## WHAT THE TASK REQUIRES
When you reach the line containing "Cửa vòm nhựa composite" in the entries below, start writing out each line exactly, and stop after the line containing "Focolari - Association Montbruno - Centr".

## SUPPLIED RECORDS

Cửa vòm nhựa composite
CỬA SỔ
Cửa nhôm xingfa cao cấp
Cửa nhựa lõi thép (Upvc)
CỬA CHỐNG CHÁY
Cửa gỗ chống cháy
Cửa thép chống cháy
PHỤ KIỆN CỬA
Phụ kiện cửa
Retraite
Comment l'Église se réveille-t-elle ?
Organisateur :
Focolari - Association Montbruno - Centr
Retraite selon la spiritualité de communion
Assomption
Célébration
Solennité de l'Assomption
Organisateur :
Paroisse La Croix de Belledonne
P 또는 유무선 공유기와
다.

---

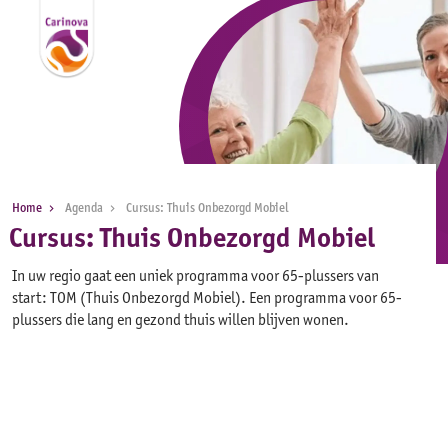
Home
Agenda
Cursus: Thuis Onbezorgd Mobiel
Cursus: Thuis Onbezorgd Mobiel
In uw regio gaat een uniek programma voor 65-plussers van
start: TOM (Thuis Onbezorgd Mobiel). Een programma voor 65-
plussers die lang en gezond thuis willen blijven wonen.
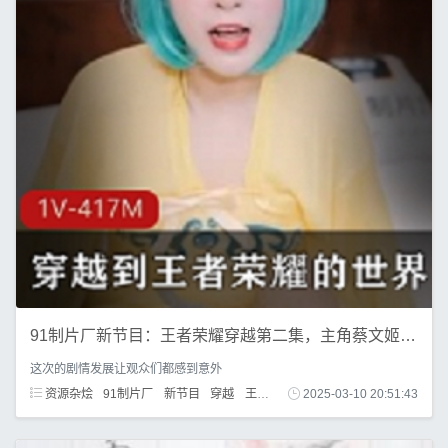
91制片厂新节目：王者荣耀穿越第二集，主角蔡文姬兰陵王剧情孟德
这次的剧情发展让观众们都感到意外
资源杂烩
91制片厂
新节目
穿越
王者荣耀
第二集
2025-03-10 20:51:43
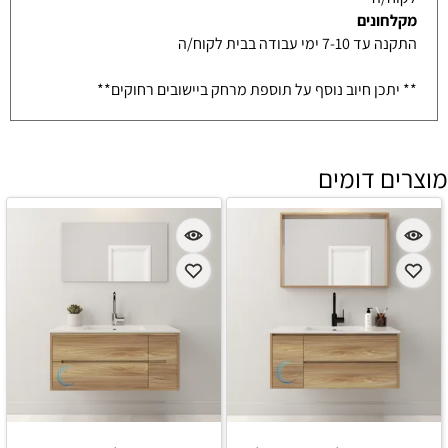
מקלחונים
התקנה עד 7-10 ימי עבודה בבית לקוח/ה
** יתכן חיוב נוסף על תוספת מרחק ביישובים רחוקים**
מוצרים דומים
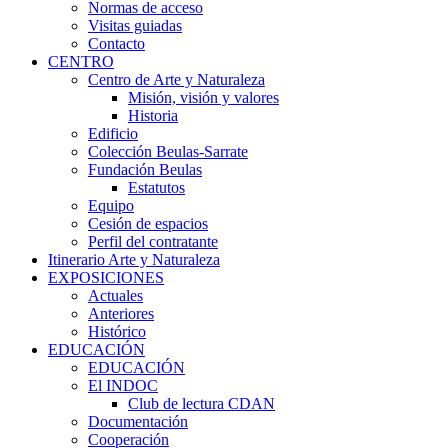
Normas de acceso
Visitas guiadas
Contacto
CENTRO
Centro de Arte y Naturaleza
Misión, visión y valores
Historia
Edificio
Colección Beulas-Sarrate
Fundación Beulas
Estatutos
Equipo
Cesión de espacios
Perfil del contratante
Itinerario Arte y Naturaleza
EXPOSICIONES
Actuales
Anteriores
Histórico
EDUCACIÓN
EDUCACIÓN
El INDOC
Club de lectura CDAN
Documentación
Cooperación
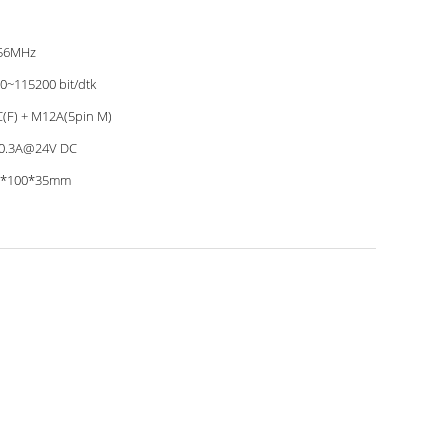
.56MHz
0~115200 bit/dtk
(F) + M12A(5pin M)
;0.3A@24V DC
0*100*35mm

* * *

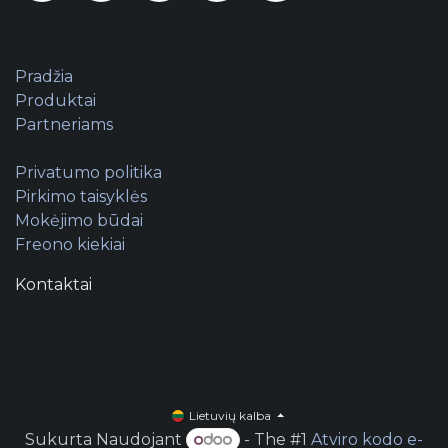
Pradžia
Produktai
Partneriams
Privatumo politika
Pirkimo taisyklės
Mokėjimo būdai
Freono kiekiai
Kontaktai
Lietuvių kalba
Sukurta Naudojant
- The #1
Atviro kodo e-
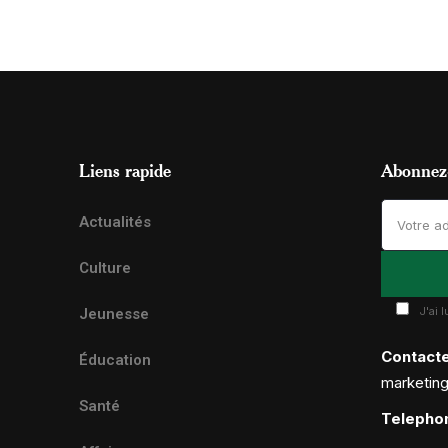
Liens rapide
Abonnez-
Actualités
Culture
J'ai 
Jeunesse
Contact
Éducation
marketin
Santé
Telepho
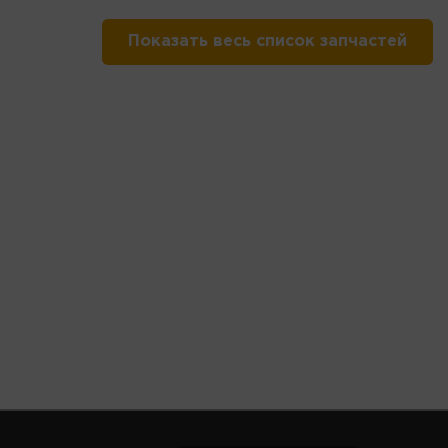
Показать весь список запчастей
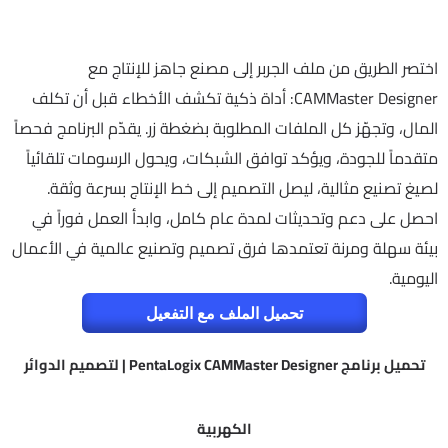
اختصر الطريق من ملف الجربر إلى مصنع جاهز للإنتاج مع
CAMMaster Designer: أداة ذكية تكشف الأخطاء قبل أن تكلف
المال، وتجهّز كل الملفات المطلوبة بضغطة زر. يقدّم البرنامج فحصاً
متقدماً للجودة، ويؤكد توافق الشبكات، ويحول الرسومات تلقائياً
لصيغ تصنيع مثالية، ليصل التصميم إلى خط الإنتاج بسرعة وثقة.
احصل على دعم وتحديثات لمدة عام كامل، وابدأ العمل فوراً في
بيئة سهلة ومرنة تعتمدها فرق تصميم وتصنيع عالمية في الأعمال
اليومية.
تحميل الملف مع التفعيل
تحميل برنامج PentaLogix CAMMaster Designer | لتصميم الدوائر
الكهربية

## TASK OUTPUT
Cửa vòm nhựa composite
CỬA SỔ
Cửa nhôm xingfa cao cấp
Cửa nhựa lõi thép (Upvc)
CỬA CHỐNG CHÁY
Cửa gỗ chống cháy
Cửa thép chống cháy
PHỤ KIỆN CỬA
Phụ kiện cửa
Retraite
Comment l'Église se réveille-t-elle ?
Organisateur :
Focolari - Association Montbruno - Centr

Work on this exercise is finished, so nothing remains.